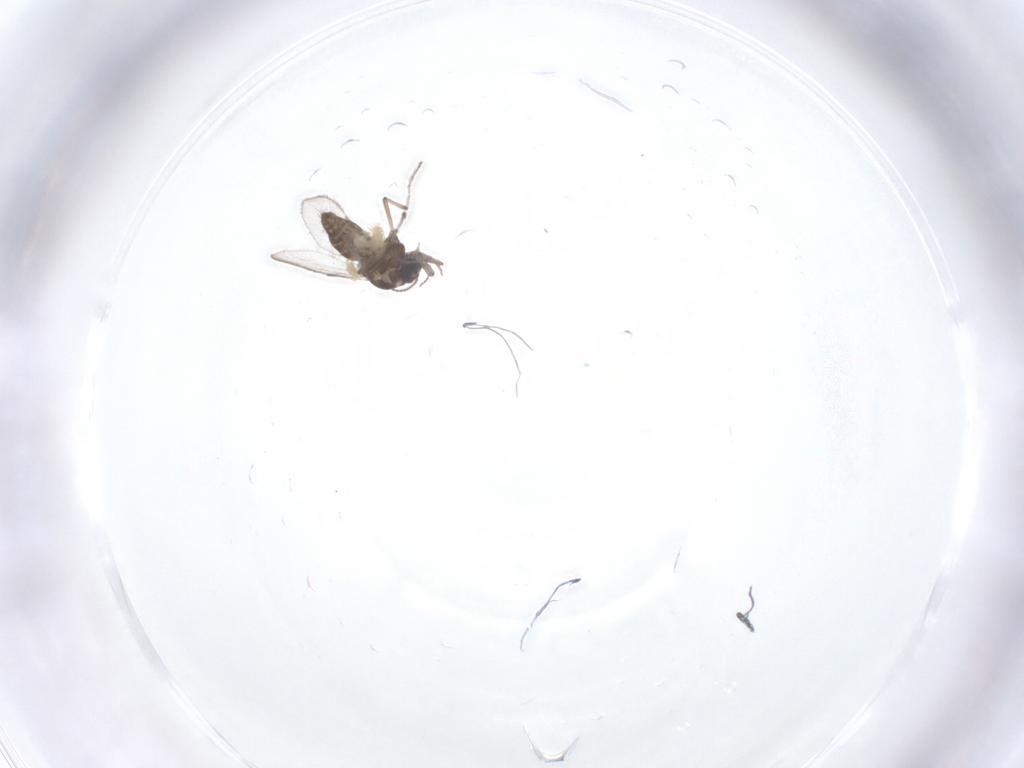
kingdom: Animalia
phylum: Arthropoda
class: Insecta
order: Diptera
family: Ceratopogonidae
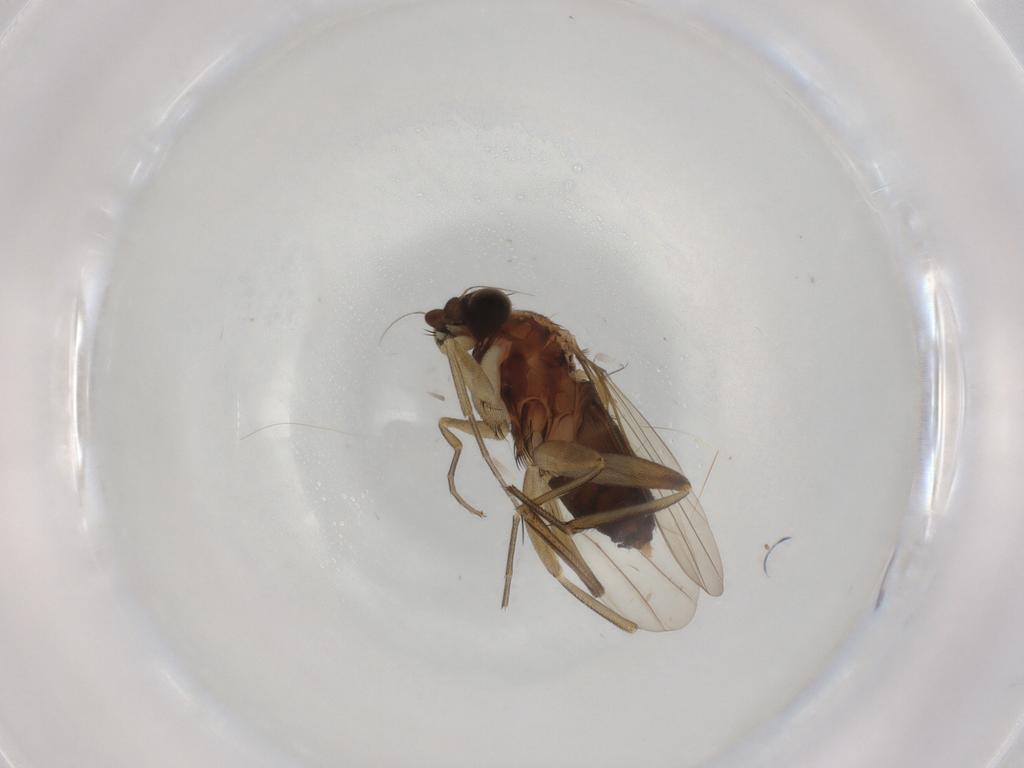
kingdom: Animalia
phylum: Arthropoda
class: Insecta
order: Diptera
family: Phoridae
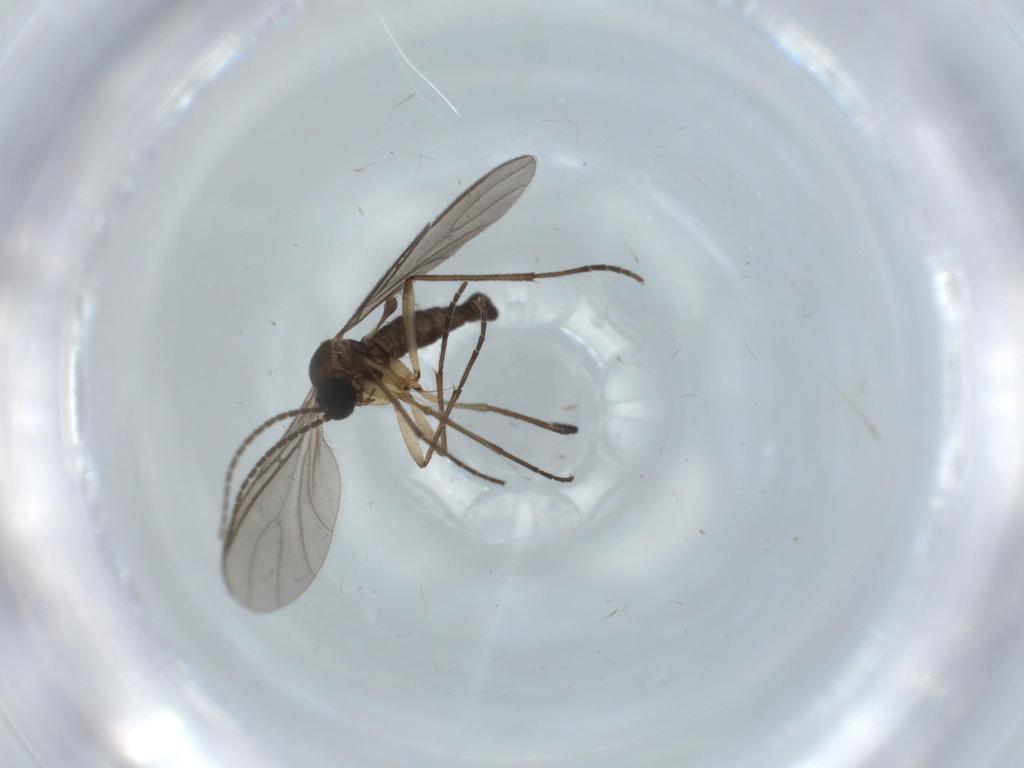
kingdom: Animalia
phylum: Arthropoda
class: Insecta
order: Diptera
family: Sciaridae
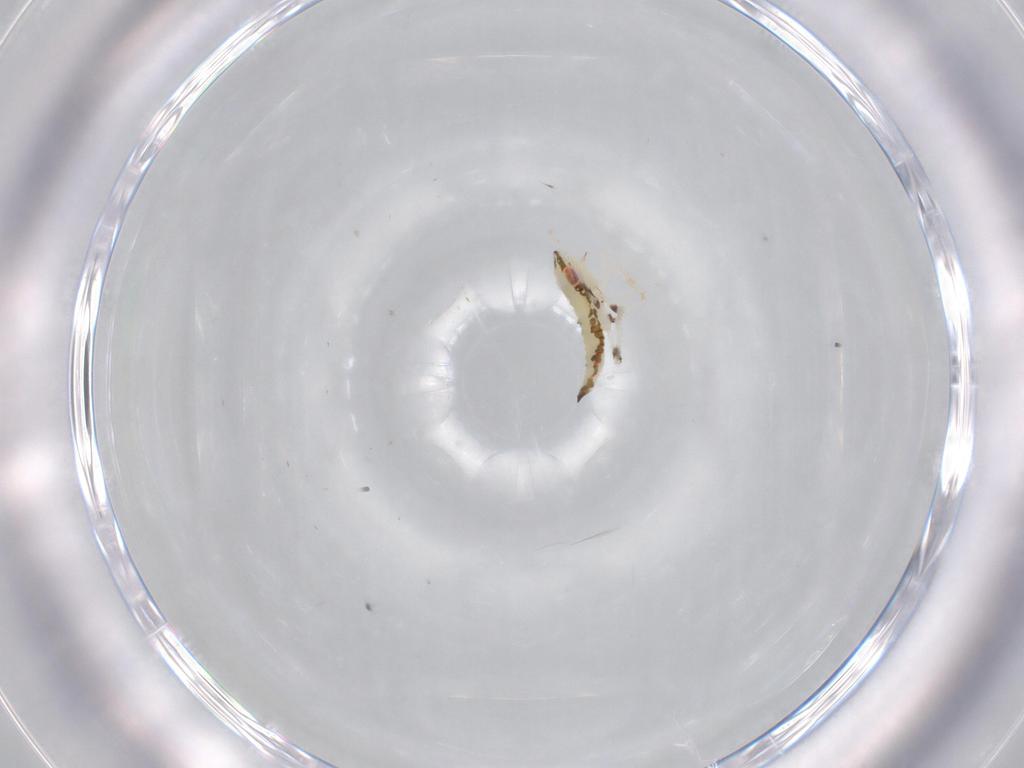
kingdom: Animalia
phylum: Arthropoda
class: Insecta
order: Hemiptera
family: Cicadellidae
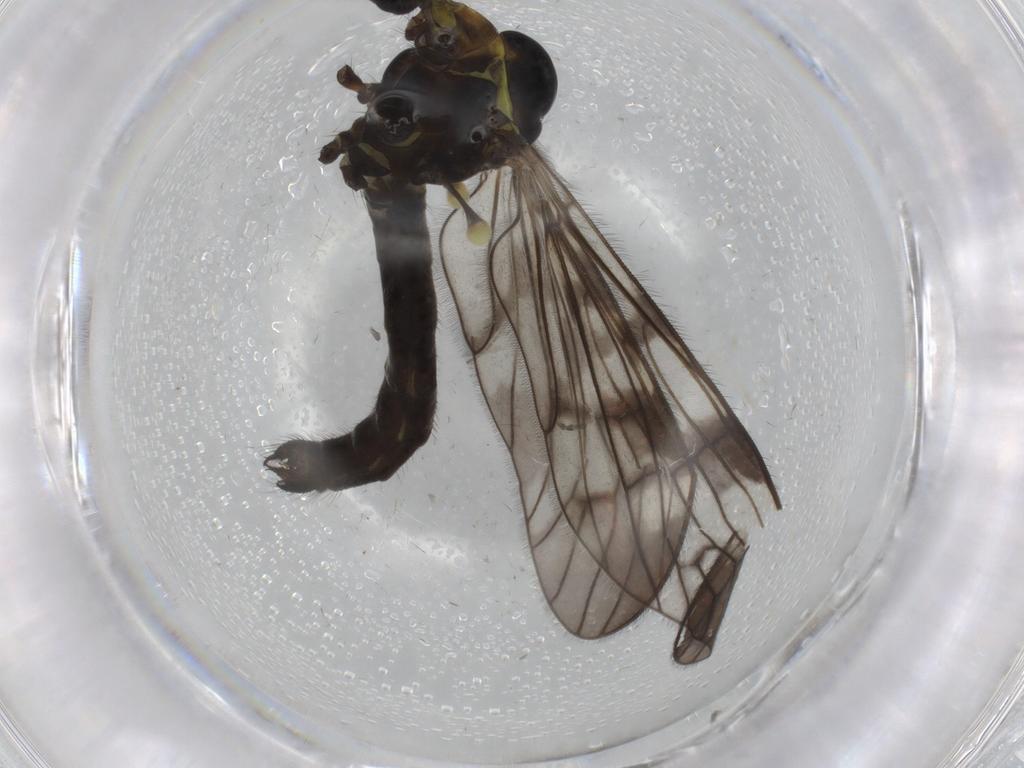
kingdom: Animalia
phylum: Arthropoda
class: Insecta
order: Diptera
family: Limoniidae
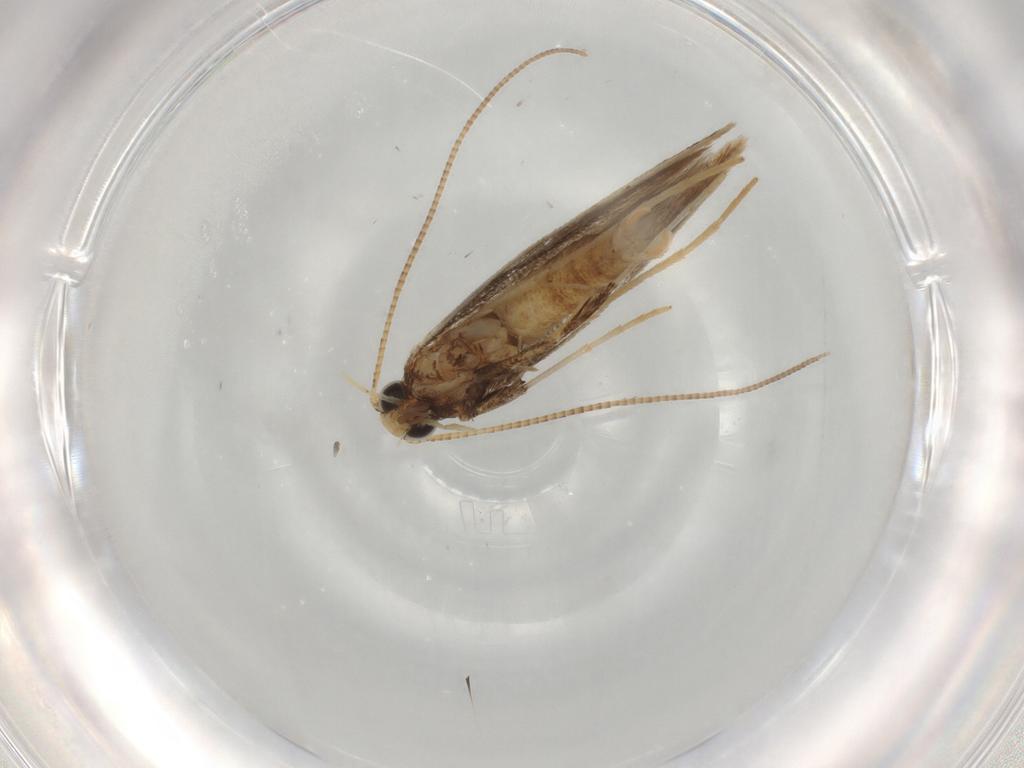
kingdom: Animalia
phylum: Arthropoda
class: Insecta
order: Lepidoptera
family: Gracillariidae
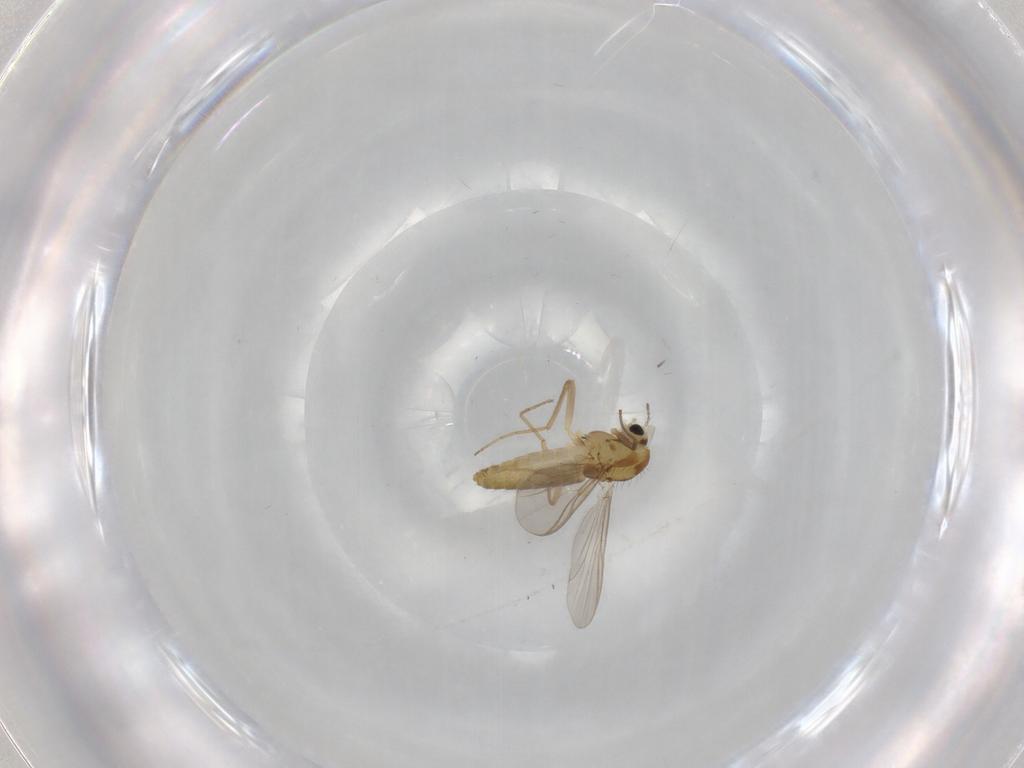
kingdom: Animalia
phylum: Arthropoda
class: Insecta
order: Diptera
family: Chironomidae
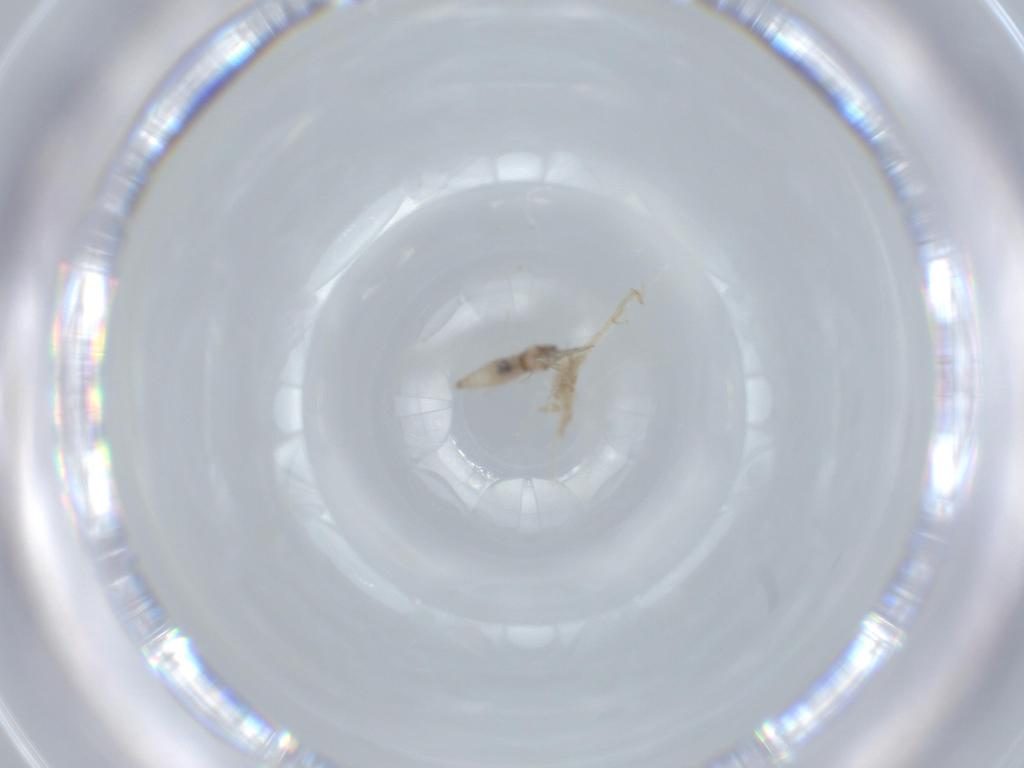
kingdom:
-=-=-
* [Task objective] Arrange every line of the items above as a single numbered list, skipping blank lines and omitting the pictures.

* [Task solution]
1. kingdom: Animalia
2. phylum: Arthropoda
3. class: Insecta
4. order: Diptera
5. family: Ceratopogonidae
6. kingdom: Animalia
7. phylum: Arthropoda
8. class: Insecta
9. order: Diptera
10. family: Phoridae
11. kingdom: Animalia
12. phylum: Arthropoda
13. class: Insecta
14. order: Diptera
15. family: Sciaridae
16. kingdom: Animalia
17. phylum: Arthropoda
18. class: Insecta
19. order: Hemiptera
20. family: Cicadellidae
21. kingdom: Animalia
22. phylum: Arthropoda
23. class: Insecta
24. order: Diptera
25. family: Limoniidae
26. kingdom: Animalia
27. phylum: Arthropoda
28. class: Insecta
29. order: Lepidoptera
30. family: Gracillariidae
31. kingdom: Animalia
32. phylum: Arthropoda
33. class: Insecta
34. order: Diptera
35. family: Chironomidae
36. kingdom:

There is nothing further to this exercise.